Estamos a falar de um hospital geral que o governador Gonçalves Muandumba considera como sendo “um dos melhores do mundo”.

Para que serve então o slogan do MPLA, no poder há 45 anos, “corrigir o que está mal, melhorar o que está bem”?

Contactámos a directora nacional dos Hospitais (Ministério da Saúde), Jovita Cachequele, para saber quais as diligências que o órgão da tutela está a tomar. A directora manifestou total desconhecimento do assunto, que é do domínio público. Partilhámos com ela as fotografias dos berbequins e toda a informação relevante, para obtermos uma resposta oficial sobre o caso, o que ainda não aconteceu.

Um reputado médico angolano considera que o uso do berbequim de construção civil para cirurgias a seres humanos “é simplesmente um atentado à saúde pública. Fere a ética e a deontologia profissional e, consequentemente, é um crime. Não tem outro nome, esse acto execrável”, desabafa.

Para o médico, é imperativo questionar o papel fiscalizador da Inspecção-Geral do Ministério da Saúde, assim como da Ordem dos Médicos.

Em termos comparativos, temos o caso do médico Adriano Manuel, que foi suspenso, a 3 de Agosto passado, pela direcção-geral do Hospital Pediátrico de Luanda. O pediatra denunciou publicamente a morte de 19 crianças em menos de 24 horas, por falta de atendimento às vítimas. Ao Novo Jornal, o director dessa unidade hospitalar, Francisco Nunes, afirmou que o pediatra quebrou o sigilo profissional e feriu os “princípios de ética e deontologia médica”.

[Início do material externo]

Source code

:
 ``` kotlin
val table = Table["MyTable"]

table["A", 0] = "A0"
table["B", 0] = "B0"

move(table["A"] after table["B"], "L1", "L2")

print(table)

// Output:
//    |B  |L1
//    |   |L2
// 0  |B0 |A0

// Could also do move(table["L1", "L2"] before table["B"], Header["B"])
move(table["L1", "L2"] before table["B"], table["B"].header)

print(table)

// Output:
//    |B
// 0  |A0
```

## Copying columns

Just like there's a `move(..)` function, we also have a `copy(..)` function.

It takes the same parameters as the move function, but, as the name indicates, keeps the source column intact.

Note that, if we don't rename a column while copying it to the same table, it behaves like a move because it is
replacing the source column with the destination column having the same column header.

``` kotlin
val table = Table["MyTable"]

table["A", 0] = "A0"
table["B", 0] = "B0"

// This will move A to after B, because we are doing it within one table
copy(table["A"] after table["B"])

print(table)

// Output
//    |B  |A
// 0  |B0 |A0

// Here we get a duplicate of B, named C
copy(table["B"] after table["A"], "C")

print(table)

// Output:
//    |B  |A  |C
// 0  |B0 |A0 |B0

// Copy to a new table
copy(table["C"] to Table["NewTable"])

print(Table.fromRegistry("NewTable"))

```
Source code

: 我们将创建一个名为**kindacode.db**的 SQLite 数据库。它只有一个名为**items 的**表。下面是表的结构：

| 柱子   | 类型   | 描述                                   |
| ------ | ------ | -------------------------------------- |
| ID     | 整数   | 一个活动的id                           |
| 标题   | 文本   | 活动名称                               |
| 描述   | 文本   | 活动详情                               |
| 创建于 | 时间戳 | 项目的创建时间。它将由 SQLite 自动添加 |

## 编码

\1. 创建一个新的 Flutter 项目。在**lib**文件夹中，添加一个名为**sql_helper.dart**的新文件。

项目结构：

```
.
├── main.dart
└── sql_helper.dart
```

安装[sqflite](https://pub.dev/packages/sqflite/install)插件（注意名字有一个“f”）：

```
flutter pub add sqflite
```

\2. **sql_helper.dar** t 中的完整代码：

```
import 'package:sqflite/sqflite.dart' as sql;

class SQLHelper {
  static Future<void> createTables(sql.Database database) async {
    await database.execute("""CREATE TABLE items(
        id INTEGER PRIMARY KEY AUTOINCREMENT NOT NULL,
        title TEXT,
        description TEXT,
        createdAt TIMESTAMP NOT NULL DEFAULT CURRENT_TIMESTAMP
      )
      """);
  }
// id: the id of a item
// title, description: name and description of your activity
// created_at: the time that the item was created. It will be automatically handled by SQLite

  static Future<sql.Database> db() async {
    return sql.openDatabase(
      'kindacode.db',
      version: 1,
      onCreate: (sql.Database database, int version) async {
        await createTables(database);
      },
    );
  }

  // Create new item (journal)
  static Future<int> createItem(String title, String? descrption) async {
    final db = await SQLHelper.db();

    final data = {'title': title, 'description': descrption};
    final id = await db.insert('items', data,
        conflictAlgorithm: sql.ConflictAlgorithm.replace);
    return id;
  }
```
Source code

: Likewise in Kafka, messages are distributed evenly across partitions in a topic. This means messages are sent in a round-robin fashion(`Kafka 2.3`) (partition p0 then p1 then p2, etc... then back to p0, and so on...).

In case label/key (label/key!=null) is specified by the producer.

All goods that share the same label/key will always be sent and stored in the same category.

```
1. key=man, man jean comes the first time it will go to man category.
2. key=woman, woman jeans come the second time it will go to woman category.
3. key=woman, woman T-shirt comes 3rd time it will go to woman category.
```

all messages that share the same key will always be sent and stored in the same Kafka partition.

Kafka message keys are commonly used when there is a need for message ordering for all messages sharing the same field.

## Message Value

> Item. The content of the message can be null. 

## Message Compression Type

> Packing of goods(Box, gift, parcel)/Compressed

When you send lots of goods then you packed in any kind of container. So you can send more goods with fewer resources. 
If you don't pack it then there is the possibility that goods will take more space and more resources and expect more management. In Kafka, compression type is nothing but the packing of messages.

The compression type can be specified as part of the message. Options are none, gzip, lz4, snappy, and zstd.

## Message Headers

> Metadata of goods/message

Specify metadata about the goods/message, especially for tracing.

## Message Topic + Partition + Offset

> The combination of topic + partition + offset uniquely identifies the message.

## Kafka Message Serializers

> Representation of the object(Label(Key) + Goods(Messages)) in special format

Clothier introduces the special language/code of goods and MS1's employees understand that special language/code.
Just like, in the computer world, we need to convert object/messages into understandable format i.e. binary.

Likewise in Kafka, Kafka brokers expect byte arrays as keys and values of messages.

Essa parece ser a narrativa dominante na administração pública em Angola: punir a verdade e o bem e proteger a mentira e a maldade. Vale mais o segredo, para protecção das irresponsabilidades cometidas pelo poder institucional na prestação de um serviço público, do que a vida das pessoas, dos cidadãos angolanos, dos nossos filhos, do futuro deste país. É o que o académico Paulo Faria apelida de protecção das “ilhas dos tiranetes” que formam o arquipélago da função pública em Angola.

Manuel Yaza Macano tem a protecção de alguém para conservar o lugar de director-geral do HGM e garantir que a luta pelo respeito da pessoa humana continue a ser um sonho, ou apenas um “ganho intangível”, como diria o embaixador Luvualu.

Cada vez mais se nota que os incorrigíveis que pululam pelo aparelho de Estado, como Manuel Yaza Macano, são os mais protegidos e os que mais estragos e descrédito trazem à ordem de mudança do presidente João Lourenço. Esta é a maior contradição dos tempos actuais. Quanto mais o presidente fala em mudanças, mais se notam os actos de sabotagem por parte de detentores de cargos públicos.

Aqueles que tentam corrigir o que está mal, como o médico pediatra Adriano Manuel, são sancionados pelo cinismo dos “donos” das ilhas que formam a administração pública. O berbequim continua lá no hospital, e a situação permanece. Como de costume, mantém-se o que está mal.